Organizing the world’s heath
Of all the doctor’s offices I’ve ever been in, I can undoubtedly say they all have one thing in common: The overwhelming amounts of patient files and folders. Next time you go see the doctor, take a look behind the front desk. You will most likely find the sea of colored tabbed, manila folders, each one corresponding to a different patient.
Think about this for a second. Each medical office or facility has huge amounts of patient data that exist in isolated silos. If I were to visit two different general physicians, I would get two different examinations, with two different diagnoses, two different perspectives, and two different data sets on my health. Although they may be very similar, they will most certainly be different to some degree.

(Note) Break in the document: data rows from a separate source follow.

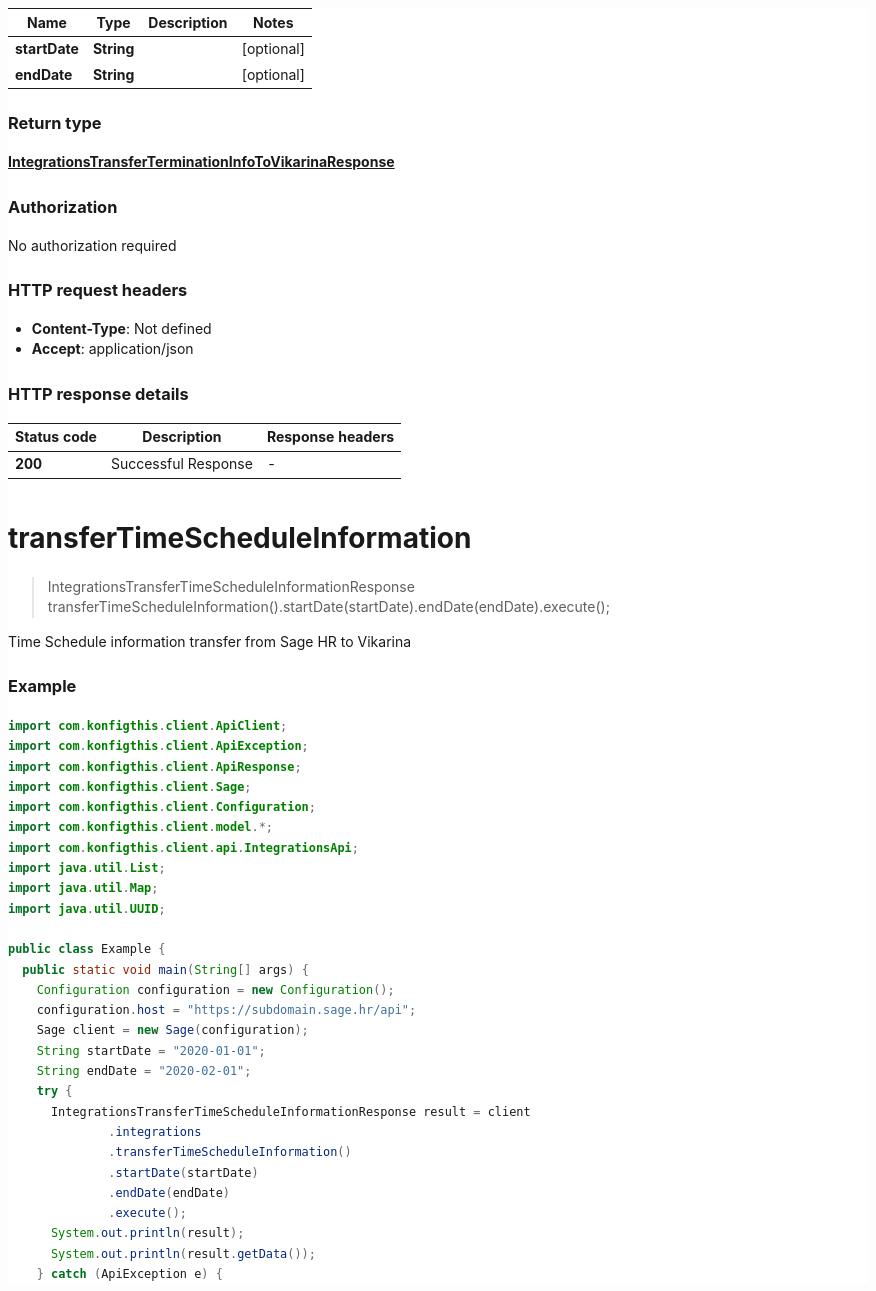 | Name | Type | Description  | Notes |
|------------- | ------------- | ------------- | -------------|
| **startDate** | **String**|  | [optional] |
| **endDate** | **String**|  | [optional] |

### Return type

[**IntegrationsTransferTerminationInfoToVikarinaResponse**](IntegrationsTransferTerminationInfoToVikarinaResponse.md)

### Authorization

No authorization required

### HTTP request headers

 - **Content-Type**: Not defined
 - **Accept**: application/json

### HTTP response details
| Status code | Description | Response headers |
|-------------|-------------|------------------|
| **200** | Successful Response |  -  |

<a name="transferTimeScheduleInformation"></a>
# **transferTimeScheduleInformation**
> IntegrationsTransferTimeScheduleInformationResponse transferTimeScheduleInformation().startDate(startDate).endDate(endDate).execute();

Time Schedule information transfer from Sage HR to Vikarina

### Example
```java
import com.konfigthis.client.ApiClient;
import com.konfigthis.client.ApiException;
import com.konfigthis.client.ApiResponse;
import com.konfigthis.client.Sage;
import com.konfigthis.client.Configuration;
import com.konfigthis.client.model.*;
import com.konfigthis.client.api.IntegrationsApi;
import java.util.List;
import java.util.Map;
import java.util.UUID;

public class Example {
  public static void main(String[] args) {
    Configuration configuration = new Configuration();
    configuration.host = "https://subdomain.sage.hr/api";
    Sage client = new Sage(configuration);
    String startDate = "2020-01-01";
    String endDate = "2020-02-01";
    try {
      IntegrationsTransferTimeScheduleInformationResponse result = client
              .integrations
              .transferTimeScheduleInformation()
              .startDate(startDate)
              .endDate(endDate)
              .execute();
      System.out.println(result);
      System.out.println(result.getData());
    } catch (ApiException e) {
```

With the advent of the internet, the social web, search optimization, and relational databases, it has become increasingly easier to share and access information.

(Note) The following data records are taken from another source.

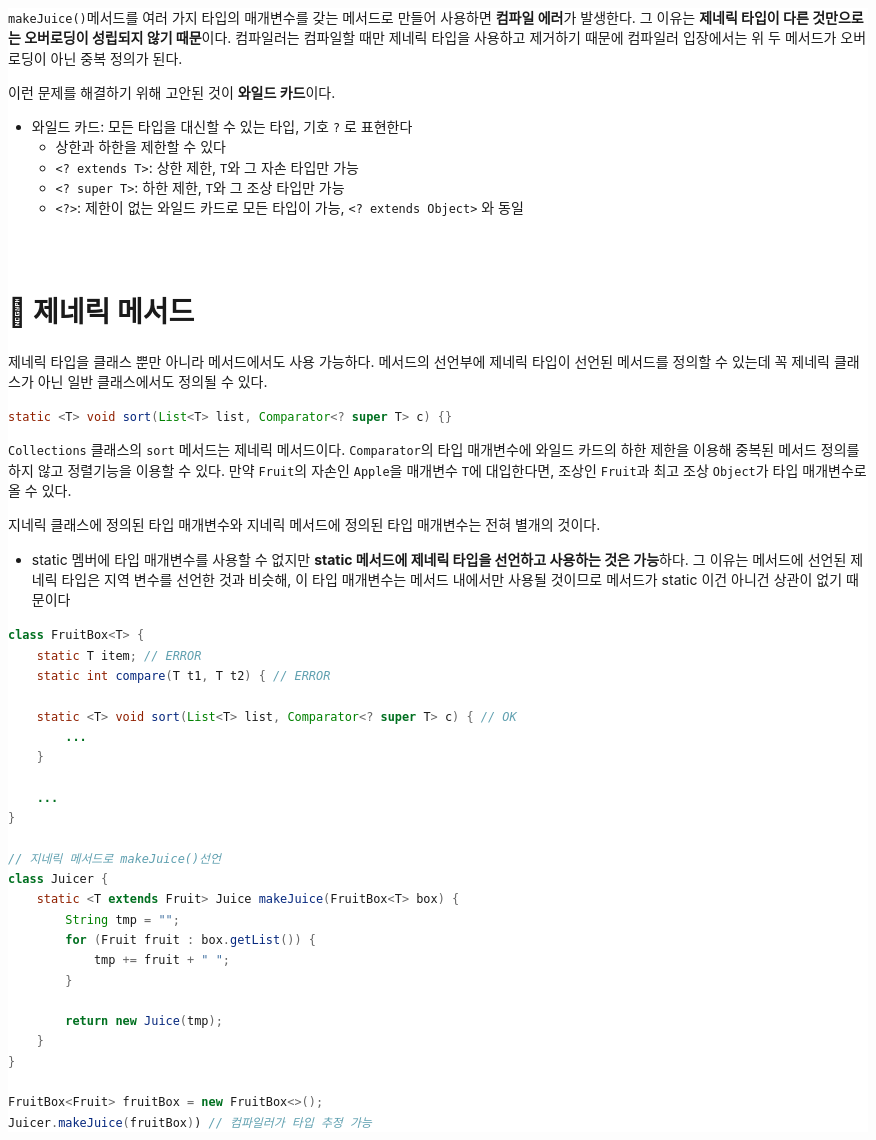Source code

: 
`makeJuice()`메서드를 여러 가지 타입의 매개변수를 갖는 메서드로 만들어 사용하면 **컴파일 에러**가 발생한다. 그 이유는 **제네릭 타입이 다른 것만으로는 오버로딩이 성립되지 않기 때문**이다. 컴파일러는 컴파일할 때만 제네릭 타입을 사용하고 제거하기 때문에 컴파일러 입장에서는 위 두 메서드가 오버로딩이 아닌 중복 정의가 된다.

이런 문제를 해결하기 위해 고안된 것이 **와일드 카드**이다.

- 와일드 카드: 모든 타입을 대신할 수 있는 타입, 기호 `?` 로 표현한다
  - 상한과 하한을 제한할 수 있다
  - `<? extends T>`: 상한 제한, `T`와 그 자손 타입만 가능
  - `<? super T>`: 하한 제한, `T`와 그 조상 타입만 가능
  - `<?>`: 제한이 없는 와일드 카드로 모든 타입이 가능, `<? extends Object>` 와 동일

<br>

# 📌 제네릭 메서드

제네릭 타입을 클래스 뿐만 아니라 메서드에서도 사용 가능하다. 메서드의 선언부에 제네릭 타입이 선언된 메서드를 정의할 수 있는데 꼭 제네릭 클래스가 아닌 일반 클래스에서도 정의될 수 있다.

```java
static <T> void sort(List<T> list, Comparator<? super T> c) {}
```

`Collections` 클래스의 `sort` 메서드는 제네릭 메서드이다. `Comparator`의 타입 매개변수에 와일드 카드의 하한 제한을 이용해 중복된 메서드 정의를 하지 않고 정렬기능을 이용할 수 있다. 만약 `Fruit`의 자손인 `Apple`을 매개변수 `T`에 대입한다면, 조상인 `Fruit`과 최고 조상 `Object`가 타입 매개변수로 올 수 있다.

지네릭 클래스에 정의된 타입 매개변수와 지네릭 메서드에 정의된 타입 매개변수는 전혀 별개의 것이다.

- static 멤버에 타입 매개변수를 사용할 수 없지만 **static 메서드에 제네릭 타입을 선언하고 사용하는 것은 가능**하다. 그 이유는 메서드에 선언된 제네릭 타입은 지역 변수를 선언한 것과 비슷해, 이 타입 매개변수는 메서드 내에서만 사용될 것이므로 메서드가 static 이건 아니건 상관이 없기 때문이다

```java
class FruitBox<T> {
	static T item; // ERROR
	static int compare(T t1, T t2) { // ERROR

	static <T> void sort(List<T> list, Comparator<? super T> c) { // OK
		...
	}
		
	...
}

// 지네릭 메서드로 makeJuice()선언
class Juicer {
	static <T extends Fruit> Juice makeJuice(FruitBox<T> box) {
		String tmp = "";
		for (Fruit fruit : box.getList()) {
			tmp += fruit + " ";
		}
    
		return new Juice(tmp);
	}
}

FruitBox<Fruit> fruitBox = new FruitBox<>();
Juicer.makeJuice(fruitBox)) // 컴파일러가 타입 추정 가능
```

Why can’t we apply the same methods to our own heath? Imagine if every doctor’s office shared one database, offering more insight to a patients health. Granted privacy is an issue and a big concern. But what if those patients lived in the database as ID’s rather then name? The patient would be completely anonymous, and doctor can gain new perspective to a patient’s health they may not have previously had.
Now imagine the database existed in an open source, atlassian-like structure. If the doctor was trying to diagnose a patient based on a list of symptoms, they could hypothetically type in some keywords into the database, and have real time, real world patients at their finger tips (with no personally identifiable information). It would be like a real time, global medical journal. Doctors would have to qualify in order to participate in the database.
Ultimately, the patient wins as their health becomes an open source project for all of the doctors that participate, without their indentity ever being known.